## Records to process

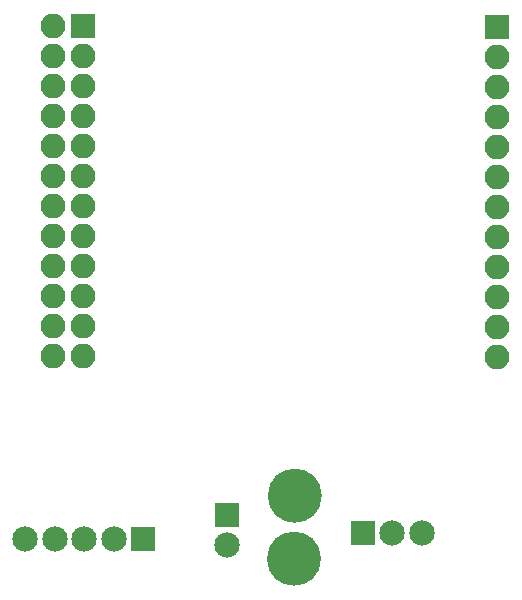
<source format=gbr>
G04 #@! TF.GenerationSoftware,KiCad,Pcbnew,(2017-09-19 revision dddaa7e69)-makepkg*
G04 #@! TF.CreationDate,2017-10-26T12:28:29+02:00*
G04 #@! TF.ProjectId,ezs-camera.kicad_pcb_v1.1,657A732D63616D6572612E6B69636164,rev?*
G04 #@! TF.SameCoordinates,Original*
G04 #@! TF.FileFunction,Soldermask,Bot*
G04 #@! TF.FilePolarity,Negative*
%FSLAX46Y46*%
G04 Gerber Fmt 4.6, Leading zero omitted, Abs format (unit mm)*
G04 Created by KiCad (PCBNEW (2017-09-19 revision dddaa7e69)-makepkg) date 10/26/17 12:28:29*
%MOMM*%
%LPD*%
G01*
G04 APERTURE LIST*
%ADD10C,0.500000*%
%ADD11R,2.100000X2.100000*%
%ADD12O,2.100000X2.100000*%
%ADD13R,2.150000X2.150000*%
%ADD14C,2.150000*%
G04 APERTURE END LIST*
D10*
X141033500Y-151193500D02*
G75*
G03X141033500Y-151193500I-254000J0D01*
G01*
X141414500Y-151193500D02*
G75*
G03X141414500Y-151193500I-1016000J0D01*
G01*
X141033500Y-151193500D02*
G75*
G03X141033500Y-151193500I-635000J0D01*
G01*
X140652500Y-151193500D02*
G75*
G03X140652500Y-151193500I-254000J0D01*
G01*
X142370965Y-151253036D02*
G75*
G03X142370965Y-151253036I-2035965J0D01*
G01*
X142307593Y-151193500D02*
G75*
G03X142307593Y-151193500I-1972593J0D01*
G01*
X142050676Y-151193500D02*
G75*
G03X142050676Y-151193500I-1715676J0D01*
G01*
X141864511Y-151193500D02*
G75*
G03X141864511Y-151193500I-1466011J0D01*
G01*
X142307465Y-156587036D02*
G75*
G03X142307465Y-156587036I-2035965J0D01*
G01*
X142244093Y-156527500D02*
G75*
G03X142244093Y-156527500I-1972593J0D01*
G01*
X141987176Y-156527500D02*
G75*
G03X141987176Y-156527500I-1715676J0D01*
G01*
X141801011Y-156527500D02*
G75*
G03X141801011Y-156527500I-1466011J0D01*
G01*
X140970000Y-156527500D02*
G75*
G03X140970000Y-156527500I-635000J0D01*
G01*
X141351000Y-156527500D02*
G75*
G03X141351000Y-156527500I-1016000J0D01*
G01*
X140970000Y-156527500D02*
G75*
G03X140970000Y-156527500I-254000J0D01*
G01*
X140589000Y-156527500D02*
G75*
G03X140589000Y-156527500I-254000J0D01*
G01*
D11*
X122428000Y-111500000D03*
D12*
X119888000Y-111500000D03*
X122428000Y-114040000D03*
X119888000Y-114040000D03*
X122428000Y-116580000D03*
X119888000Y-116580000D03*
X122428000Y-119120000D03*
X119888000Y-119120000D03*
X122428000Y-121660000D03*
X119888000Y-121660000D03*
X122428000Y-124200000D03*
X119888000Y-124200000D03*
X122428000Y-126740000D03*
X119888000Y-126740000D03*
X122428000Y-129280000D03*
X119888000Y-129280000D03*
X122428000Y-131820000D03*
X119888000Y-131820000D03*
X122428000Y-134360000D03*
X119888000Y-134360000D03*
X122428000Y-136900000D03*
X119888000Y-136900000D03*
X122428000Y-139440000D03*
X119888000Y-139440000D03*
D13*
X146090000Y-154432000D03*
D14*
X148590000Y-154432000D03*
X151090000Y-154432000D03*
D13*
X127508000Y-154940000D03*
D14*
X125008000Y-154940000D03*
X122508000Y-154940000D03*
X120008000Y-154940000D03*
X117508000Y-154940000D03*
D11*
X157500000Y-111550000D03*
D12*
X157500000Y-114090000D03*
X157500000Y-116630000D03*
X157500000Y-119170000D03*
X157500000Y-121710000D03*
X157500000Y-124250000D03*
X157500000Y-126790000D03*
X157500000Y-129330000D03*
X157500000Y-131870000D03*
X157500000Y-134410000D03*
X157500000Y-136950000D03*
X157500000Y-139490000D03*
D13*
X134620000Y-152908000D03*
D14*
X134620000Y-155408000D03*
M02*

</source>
==
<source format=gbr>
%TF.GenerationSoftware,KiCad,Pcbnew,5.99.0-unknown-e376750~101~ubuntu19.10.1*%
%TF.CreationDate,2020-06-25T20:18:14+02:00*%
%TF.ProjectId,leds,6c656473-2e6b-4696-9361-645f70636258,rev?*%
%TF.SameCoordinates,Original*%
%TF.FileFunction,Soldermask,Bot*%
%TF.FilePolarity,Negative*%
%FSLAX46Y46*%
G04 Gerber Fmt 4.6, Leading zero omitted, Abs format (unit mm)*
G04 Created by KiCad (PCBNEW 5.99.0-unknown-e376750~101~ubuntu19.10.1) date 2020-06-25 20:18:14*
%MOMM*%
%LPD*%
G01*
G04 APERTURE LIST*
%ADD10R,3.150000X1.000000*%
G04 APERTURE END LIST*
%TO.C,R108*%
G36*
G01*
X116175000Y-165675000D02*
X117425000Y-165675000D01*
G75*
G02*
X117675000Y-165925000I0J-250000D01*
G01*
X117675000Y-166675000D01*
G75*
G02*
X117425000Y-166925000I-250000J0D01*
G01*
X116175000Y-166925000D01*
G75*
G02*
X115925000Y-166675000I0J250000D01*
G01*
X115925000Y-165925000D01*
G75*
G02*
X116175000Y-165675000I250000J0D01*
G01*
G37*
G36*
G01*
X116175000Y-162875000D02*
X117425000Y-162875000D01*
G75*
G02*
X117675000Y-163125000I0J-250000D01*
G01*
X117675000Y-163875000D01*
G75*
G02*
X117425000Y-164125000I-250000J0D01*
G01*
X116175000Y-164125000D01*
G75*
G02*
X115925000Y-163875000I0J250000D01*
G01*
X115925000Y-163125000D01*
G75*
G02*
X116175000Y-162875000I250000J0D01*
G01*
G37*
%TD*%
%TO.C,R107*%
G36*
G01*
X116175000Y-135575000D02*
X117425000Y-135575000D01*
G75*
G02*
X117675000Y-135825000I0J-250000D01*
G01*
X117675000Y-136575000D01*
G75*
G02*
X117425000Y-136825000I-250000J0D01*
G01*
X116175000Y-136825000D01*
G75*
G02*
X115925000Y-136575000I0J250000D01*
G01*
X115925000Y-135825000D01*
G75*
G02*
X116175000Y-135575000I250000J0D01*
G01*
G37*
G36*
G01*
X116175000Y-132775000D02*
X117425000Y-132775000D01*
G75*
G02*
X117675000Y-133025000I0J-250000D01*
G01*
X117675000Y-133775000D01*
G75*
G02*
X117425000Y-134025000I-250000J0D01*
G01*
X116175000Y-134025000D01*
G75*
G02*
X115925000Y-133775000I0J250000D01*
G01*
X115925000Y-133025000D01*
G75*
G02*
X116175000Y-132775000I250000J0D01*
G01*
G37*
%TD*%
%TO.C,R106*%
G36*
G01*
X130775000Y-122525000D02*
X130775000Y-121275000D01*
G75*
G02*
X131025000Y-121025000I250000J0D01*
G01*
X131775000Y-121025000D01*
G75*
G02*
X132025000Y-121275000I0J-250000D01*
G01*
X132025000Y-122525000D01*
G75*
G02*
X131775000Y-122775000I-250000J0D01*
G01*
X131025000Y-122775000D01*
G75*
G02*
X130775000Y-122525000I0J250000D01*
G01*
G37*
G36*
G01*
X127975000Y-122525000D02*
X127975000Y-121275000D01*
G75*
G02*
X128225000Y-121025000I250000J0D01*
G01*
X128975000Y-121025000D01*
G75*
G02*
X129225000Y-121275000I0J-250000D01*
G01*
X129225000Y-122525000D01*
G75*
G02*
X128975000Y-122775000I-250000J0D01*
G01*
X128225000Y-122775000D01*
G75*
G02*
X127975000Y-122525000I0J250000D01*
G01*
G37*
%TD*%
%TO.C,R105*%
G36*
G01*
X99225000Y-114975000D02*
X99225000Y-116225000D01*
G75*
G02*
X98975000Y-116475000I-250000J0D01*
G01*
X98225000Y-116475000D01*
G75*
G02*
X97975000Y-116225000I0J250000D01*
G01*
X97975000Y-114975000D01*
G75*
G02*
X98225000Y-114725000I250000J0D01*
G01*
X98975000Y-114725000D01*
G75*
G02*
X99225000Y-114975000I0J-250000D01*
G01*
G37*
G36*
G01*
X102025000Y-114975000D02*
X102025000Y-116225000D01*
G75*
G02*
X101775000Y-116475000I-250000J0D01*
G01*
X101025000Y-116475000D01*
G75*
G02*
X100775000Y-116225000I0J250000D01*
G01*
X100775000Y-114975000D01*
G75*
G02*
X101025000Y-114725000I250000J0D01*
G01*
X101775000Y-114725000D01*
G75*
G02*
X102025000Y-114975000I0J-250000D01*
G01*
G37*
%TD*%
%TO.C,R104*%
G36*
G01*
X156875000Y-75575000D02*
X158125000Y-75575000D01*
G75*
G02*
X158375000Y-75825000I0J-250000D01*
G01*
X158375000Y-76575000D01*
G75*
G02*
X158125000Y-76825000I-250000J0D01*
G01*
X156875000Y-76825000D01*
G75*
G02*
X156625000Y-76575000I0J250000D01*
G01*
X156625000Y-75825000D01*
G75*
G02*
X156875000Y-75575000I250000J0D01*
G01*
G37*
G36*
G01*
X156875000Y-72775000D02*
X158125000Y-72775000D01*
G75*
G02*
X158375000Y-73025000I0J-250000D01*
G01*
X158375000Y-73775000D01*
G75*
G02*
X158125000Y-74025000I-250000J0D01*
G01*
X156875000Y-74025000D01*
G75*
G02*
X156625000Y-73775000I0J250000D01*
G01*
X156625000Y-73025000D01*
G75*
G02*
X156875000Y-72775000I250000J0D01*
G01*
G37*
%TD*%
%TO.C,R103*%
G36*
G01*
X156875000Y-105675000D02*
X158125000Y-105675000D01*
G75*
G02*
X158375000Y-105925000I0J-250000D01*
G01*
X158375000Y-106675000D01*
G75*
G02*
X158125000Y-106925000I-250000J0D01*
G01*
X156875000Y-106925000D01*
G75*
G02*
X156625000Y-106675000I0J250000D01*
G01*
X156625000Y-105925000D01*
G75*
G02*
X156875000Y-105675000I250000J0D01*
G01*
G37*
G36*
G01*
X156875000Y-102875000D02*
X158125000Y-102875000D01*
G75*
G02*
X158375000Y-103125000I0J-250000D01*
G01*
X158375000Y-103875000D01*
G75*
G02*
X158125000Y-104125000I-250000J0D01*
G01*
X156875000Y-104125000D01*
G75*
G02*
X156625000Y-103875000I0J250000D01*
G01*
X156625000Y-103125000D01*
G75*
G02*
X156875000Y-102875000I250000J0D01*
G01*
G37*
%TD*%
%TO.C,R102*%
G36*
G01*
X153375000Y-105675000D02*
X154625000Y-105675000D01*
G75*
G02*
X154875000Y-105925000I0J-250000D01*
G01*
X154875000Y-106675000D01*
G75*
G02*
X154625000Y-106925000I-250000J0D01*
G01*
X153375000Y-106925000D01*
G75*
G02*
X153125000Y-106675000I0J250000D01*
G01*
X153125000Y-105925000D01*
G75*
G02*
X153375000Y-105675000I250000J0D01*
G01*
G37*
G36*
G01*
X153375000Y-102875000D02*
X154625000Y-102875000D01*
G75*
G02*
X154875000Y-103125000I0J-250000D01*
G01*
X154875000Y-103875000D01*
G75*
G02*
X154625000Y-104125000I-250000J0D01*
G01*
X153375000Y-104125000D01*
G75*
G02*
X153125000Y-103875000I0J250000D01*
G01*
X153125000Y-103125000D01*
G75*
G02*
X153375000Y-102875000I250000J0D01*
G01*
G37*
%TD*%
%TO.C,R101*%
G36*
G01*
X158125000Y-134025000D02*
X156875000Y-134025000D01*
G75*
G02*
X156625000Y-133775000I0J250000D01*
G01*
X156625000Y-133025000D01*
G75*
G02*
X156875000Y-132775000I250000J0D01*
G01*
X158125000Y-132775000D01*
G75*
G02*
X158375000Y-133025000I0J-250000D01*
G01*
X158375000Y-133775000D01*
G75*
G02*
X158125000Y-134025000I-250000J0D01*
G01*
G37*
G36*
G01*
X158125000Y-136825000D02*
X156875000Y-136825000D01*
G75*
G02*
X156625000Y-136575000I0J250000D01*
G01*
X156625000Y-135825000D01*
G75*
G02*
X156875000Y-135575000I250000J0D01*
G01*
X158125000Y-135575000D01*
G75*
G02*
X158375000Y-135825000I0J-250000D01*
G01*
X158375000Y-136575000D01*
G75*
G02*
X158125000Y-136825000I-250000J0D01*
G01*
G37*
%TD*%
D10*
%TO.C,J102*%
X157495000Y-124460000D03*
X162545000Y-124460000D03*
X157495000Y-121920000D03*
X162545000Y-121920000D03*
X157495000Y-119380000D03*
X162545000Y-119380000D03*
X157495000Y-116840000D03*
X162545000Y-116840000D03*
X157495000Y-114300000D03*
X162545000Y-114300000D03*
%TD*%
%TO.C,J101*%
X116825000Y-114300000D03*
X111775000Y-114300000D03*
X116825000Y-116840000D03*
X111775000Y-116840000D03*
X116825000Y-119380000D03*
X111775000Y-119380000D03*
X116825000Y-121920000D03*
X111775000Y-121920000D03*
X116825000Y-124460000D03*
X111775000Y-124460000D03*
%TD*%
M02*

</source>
---
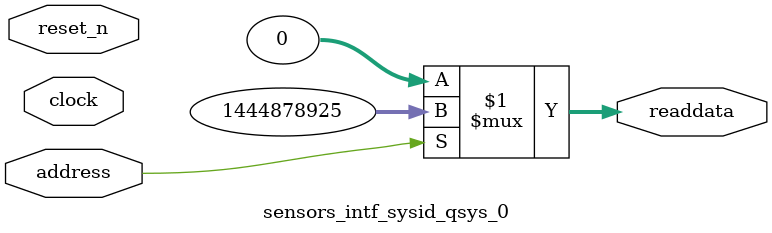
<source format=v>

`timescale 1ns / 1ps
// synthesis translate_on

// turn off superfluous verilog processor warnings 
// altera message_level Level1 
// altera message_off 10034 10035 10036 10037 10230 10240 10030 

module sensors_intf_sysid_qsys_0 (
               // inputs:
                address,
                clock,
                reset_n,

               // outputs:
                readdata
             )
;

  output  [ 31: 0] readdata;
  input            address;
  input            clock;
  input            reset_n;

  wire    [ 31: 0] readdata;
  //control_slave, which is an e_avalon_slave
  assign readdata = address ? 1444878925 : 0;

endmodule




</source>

## Exercise aim
Wherever the word "unit" occurs in the data, copy that whole line.

## Result
G04 Gerber Fmt 4.6, Leading zero omitted, Abs format (unit mm)*
G04 Gerber Fmt 4.6, Leading zero omitted, Abs format (unit mm)*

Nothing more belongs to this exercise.